The center-right political party has been having dialogue with the government as one of the strategies to force reforms in a bid to have fair electoral contests.
Party’s Secretary General John Mnyika said the talks they initiated with President Samia Suluhu’s Government collapsed after realizing that the regime is not committed to constitutional and legislative reforms.
“We were in dialogue with the government but it appears after one year they are not ready to undertake constitutional and legislative changes we have been pushing,” said Mnyika.
Speaking exclusively to Kenyan Foreign Policy in Nairobi, Mnyika said their efforts are currently pushing for reforms to ensure that there are free and fair elections in Tanzania.
They have begun countrywide tours and rallies to ensure that the government sends bills for reforms in the next parliament session.
The Chadema official was in Nairobi for a Pan African Opposition Solidarity Network meeting attended by opposition figures from other east African countries. They were Martha Karua (Kenya), Kizza Besigye (Uganda), Yassin Fall (Senegal), Agathon Rwassa (Burundi), and Dorothy Semu of Tanzania’s ACT- Wazalendo Party.
Chadema has warned that they may be forced to organize countrywide protests should the state fail to send pro-reforms bills to parliament in the next session.

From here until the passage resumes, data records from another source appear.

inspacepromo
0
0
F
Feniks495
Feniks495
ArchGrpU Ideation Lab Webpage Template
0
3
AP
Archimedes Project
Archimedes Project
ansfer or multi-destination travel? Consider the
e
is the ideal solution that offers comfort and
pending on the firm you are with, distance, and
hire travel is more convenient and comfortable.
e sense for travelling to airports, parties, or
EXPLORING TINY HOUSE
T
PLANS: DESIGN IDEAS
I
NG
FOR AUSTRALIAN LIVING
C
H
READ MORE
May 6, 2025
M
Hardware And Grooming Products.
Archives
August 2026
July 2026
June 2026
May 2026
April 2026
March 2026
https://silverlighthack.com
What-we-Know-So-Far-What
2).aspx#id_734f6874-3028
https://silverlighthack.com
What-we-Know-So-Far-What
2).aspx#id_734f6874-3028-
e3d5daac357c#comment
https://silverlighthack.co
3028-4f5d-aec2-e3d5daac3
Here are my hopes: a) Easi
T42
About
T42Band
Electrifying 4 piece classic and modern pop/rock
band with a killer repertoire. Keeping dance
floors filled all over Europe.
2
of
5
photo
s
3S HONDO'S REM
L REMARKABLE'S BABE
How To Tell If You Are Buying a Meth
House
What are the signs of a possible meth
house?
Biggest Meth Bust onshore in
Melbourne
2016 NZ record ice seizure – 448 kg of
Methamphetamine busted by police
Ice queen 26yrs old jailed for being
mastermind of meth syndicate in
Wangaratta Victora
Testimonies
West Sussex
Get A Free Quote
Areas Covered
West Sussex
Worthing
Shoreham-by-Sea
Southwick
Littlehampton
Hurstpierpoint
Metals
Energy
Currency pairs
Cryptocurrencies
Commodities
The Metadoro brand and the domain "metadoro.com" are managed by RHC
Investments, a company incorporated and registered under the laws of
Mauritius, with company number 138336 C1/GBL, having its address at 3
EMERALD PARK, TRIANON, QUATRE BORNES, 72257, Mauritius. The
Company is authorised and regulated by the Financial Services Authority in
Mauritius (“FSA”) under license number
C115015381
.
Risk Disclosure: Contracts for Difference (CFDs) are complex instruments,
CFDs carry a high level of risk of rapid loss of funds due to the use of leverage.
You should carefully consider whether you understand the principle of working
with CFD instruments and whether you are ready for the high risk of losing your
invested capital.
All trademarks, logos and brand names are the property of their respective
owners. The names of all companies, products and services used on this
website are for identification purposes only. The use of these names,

“If the government fails to initiate electoral reforms, then we may be forced to organise countrywide protests. This decision will however be decided by our top party organs,” said Mnyika.
Chadema luminaries have been subjected to arrests and detentions by the state. Their party leader Tundu Lissu has been holding political rallies across the country since returning from exile, criticising President Samia Suluhu Hassan’s administration for its human rights record and its handling of a controversial ports management deal.
He returned from exile after Hassan lifted a six-year ban on political rallies. He had been in Belgium since he fled in 2020 after losing the presidential election to John Magufuli.
In June 2016, the former Tanzanian president, now deceased prohibited elected officials from holding rallies outside their constituencies.
Magufuli argued that election season was over and rallies were a waste of time and a distraction from development.
This soon became a blanket ban for political gatherings as the police turned down opposition requests to organise rallies.
In some cases, even internal party meetings were disrupted with leaders and their followers harassed and arrested.
Magufuli’s successor, has made moves to reconcile with the opposition, including lifting the ban.
But she is also seen as one who is maintaining the status quo through implementing some of the draconian policies of her predecessor – including a seven-month imprisonment of Chadema leader Freeman Mbowe on charges of “terrorism financing”.